In a nutshell, their thesis is that language resorts to imagery when a topic can’t be examined directly or defined in concrete terms. We may not understand the stock market, but we can picture going up toward heaven as good.

These influential metaphors are “dead metaphors” (in George Orwell’s phrase), because we are usually not conscious of their imagery when we use worn-out expressions. It might be better to call them undead metaphors (zombie metaphors!), still walking around with their teeth sunk into our brains.

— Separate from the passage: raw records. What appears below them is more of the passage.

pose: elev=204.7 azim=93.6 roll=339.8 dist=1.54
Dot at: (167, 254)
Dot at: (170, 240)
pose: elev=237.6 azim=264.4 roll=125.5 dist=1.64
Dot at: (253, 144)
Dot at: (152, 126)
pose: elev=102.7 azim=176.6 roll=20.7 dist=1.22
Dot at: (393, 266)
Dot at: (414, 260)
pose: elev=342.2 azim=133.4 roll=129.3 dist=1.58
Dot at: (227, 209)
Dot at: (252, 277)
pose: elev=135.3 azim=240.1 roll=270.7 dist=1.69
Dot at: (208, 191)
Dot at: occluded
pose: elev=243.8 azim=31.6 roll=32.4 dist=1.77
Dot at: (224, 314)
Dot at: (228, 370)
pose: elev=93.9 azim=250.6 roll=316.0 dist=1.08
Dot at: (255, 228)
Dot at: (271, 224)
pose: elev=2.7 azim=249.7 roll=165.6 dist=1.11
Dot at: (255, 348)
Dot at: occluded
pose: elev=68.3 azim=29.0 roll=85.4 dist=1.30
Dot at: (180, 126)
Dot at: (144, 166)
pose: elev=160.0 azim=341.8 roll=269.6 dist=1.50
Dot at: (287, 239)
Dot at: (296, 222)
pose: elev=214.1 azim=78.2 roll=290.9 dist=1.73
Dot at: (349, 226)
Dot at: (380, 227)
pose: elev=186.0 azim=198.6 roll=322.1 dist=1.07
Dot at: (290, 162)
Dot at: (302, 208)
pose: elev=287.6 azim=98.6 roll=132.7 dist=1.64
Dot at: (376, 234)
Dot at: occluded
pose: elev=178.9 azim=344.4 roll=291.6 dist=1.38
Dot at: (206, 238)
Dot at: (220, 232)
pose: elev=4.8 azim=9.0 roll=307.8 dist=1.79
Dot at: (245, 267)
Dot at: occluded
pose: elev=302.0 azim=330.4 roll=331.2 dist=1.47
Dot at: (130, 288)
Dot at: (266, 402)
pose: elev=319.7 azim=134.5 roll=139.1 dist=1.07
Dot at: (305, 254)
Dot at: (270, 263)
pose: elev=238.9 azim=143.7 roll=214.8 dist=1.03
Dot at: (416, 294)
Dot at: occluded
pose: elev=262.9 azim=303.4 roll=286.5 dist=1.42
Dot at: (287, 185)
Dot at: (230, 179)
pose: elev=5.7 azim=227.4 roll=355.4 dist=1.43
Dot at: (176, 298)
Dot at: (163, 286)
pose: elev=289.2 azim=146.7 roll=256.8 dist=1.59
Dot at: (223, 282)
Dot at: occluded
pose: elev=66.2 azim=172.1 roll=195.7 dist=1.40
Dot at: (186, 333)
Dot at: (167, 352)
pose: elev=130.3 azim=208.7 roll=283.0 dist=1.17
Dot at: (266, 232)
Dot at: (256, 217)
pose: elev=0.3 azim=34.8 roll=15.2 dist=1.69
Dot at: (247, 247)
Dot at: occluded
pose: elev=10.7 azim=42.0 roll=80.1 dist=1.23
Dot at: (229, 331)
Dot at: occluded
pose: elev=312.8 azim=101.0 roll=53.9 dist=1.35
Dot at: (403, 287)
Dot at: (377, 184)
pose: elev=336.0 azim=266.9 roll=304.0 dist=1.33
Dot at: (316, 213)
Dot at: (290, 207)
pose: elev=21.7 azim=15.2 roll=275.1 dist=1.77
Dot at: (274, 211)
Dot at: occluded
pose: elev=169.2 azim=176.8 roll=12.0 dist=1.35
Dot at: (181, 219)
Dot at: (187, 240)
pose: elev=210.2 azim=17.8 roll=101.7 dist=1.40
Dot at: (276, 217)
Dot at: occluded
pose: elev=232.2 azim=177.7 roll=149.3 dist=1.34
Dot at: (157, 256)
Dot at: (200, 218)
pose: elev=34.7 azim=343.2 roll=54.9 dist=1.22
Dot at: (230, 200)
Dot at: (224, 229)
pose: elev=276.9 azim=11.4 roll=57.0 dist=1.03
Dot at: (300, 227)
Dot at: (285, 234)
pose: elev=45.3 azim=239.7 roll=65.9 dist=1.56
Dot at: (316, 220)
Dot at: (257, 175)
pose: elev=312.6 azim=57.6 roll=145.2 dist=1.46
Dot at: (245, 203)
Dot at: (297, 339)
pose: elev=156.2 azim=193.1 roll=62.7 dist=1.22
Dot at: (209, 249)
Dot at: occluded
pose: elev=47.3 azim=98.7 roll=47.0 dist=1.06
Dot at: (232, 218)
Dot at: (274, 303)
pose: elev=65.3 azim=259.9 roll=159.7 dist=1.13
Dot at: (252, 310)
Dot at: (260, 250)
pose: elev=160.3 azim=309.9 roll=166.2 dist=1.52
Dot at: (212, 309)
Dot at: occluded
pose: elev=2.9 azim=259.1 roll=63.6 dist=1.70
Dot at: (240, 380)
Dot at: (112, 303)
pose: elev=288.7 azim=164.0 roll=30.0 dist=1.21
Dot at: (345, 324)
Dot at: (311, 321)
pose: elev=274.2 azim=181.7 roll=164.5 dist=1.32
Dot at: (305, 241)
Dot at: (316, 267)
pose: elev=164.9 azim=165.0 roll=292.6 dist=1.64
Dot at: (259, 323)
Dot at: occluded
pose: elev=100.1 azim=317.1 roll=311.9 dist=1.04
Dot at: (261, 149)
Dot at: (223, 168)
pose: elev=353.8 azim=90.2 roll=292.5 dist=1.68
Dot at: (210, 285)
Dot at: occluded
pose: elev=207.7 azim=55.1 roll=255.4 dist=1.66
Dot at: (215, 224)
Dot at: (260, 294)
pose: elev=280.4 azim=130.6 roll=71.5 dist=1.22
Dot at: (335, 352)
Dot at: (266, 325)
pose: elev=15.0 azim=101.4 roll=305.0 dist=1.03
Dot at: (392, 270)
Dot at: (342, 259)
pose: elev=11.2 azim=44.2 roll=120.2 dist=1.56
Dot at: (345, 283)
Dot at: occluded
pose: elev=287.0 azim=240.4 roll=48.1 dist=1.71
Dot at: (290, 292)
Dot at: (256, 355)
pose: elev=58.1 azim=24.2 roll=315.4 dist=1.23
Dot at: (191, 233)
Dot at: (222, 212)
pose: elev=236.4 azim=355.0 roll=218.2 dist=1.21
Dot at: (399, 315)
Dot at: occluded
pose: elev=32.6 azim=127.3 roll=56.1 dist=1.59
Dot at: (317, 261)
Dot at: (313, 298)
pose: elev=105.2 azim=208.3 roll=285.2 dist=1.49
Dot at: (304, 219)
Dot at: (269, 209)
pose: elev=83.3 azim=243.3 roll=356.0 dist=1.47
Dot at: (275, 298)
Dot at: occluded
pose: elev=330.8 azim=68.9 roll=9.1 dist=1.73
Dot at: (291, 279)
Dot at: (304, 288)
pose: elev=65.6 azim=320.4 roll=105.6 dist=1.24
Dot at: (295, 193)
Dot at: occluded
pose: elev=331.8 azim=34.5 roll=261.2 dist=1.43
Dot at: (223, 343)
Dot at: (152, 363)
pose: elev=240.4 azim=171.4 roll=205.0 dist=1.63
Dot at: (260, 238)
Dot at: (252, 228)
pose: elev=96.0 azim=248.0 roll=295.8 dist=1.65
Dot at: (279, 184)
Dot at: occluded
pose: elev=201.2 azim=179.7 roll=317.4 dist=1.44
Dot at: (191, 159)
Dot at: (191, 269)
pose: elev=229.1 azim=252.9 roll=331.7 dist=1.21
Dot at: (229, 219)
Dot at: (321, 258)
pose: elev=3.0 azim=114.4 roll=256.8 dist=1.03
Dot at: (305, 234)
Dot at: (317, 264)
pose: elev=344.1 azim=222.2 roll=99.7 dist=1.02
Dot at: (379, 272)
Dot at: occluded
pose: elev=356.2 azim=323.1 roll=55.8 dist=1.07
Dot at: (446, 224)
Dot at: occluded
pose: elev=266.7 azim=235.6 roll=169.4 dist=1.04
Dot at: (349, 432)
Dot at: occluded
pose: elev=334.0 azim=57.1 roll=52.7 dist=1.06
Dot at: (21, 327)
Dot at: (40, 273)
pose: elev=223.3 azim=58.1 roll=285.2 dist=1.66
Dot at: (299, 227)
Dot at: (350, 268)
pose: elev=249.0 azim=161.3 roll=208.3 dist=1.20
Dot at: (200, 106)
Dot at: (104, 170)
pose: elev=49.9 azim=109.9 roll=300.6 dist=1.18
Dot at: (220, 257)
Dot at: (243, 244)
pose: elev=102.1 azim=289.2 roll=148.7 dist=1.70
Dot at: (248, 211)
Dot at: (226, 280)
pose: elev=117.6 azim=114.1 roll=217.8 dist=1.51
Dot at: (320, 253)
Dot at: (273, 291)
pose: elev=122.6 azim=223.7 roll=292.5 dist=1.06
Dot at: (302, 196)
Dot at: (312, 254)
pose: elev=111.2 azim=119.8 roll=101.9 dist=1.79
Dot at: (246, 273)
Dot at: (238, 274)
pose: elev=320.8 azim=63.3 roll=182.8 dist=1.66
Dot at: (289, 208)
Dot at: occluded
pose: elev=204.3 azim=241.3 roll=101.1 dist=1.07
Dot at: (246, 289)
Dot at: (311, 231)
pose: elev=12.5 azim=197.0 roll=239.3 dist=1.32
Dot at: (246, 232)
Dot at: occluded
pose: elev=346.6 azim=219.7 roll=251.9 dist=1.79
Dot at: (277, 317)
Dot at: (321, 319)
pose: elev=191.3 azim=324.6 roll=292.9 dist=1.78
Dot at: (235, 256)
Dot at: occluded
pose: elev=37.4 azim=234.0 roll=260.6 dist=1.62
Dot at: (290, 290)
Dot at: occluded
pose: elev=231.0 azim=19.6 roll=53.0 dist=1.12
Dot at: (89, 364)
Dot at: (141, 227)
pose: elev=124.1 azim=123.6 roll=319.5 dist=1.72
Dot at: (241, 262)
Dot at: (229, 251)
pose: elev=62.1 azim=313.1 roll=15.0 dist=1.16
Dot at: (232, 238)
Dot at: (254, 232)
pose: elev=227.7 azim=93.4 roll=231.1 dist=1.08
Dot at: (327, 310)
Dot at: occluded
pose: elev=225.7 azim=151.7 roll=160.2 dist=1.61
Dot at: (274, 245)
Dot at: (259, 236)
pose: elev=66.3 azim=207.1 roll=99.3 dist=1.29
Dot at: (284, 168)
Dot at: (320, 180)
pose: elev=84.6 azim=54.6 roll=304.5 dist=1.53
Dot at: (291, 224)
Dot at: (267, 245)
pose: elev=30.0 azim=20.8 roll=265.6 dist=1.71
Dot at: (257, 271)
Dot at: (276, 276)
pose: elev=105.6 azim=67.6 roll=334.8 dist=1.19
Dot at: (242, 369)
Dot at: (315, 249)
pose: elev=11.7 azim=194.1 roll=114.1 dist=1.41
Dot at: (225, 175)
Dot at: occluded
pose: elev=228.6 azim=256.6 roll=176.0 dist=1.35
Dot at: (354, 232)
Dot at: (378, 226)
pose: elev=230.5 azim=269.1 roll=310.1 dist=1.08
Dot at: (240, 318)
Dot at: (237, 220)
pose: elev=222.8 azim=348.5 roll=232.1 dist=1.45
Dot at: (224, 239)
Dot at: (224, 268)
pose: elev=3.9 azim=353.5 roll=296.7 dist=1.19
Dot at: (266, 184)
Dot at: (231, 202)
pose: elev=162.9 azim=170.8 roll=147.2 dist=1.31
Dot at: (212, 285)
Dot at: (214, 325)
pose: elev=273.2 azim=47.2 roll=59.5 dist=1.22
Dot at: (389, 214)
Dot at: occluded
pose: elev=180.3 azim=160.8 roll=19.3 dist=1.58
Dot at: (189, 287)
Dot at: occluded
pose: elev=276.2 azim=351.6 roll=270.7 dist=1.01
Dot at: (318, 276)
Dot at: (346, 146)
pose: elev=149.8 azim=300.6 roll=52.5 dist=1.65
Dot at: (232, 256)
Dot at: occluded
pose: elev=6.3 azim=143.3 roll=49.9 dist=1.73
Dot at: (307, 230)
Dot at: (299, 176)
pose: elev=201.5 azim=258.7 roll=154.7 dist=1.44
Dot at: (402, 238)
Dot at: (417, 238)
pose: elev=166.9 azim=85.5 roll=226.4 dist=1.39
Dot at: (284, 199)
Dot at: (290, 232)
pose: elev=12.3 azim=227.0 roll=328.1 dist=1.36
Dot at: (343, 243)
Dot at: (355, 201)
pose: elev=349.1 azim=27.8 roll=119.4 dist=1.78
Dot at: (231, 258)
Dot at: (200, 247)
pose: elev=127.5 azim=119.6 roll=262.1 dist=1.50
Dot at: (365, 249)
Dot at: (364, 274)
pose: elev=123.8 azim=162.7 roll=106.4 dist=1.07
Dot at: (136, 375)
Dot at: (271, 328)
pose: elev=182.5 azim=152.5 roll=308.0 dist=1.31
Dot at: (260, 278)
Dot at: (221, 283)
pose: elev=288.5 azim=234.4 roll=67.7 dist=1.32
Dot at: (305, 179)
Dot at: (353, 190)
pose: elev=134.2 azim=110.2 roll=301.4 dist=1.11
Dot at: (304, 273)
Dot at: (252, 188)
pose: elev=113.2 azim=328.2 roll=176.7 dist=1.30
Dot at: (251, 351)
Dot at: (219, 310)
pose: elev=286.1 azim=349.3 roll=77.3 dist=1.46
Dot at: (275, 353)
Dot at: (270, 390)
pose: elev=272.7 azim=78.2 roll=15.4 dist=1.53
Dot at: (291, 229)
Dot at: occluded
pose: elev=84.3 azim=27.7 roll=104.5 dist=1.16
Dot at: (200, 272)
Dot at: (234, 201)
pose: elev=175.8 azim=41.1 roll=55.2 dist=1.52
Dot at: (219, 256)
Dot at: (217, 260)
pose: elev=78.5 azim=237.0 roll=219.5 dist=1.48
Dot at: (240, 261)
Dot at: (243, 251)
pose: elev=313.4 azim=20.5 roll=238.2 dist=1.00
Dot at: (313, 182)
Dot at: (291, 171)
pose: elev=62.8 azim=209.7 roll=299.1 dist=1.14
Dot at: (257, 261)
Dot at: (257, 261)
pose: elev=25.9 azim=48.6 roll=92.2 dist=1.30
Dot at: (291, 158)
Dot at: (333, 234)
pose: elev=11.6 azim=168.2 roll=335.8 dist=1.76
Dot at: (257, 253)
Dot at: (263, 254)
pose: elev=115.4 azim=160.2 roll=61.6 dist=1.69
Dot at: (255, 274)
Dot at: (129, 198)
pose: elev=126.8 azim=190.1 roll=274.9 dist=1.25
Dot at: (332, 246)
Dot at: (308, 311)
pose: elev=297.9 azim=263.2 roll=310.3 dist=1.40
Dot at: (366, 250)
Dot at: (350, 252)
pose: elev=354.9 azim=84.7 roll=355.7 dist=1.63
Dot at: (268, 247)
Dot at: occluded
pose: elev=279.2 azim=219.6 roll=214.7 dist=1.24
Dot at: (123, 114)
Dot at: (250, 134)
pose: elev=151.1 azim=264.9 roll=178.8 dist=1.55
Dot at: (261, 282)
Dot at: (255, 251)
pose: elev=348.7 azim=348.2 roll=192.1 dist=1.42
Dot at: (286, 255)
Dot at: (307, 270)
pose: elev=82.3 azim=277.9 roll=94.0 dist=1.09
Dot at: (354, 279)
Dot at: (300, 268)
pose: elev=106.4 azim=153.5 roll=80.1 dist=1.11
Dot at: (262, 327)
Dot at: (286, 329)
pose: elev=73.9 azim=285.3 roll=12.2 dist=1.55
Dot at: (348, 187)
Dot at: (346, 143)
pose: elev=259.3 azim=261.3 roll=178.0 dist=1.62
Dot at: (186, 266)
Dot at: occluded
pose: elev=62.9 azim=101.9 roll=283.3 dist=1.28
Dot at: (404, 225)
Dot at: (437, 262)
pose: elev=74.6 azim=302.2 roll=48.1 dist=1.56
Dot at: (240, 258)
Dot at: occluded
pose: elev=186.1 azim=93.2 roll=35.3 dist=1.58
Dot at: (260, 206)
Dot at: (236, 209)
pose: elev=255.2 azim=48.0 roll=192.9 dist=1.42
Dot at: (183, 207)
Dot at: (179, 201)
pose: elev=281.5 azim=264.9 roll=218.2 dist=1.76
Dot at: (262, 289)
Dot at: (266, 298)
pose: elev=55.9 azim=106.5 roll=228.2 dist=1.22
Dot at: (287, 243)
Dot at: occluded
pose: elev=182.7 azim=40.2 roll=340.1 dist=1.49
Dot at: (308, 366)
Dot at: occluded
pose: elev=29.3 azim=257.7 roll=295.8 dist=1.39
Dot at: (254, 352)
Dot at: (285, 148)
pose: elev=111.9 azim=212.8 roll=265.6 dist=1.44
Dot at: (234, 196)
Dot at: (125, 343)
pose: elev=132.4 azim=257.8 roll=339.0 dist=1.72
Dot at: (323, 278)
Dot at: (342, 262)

Illustration: Lady Macbeth and husband have a “spirited discussion” about the proper placement of knives; National Education Network (UK), http://gallery.nen.gov.uk/asset58044_75-.html


Back to top

Gardening metaphors

Wallflowers, such as Erysimum cheiri, have been planted in European gardens since the 16th century but are typically seen clinging to a stone wall or cliff. When people started using “wallflower” to mean a woman who stayed on the sidelines at a dance (1820), they were making a pretty metaphor, a gardener’s metaphor. When non-gardeners picked up the term, so to speak, never having seen a wallflower, the expression lived on but the metaphor died.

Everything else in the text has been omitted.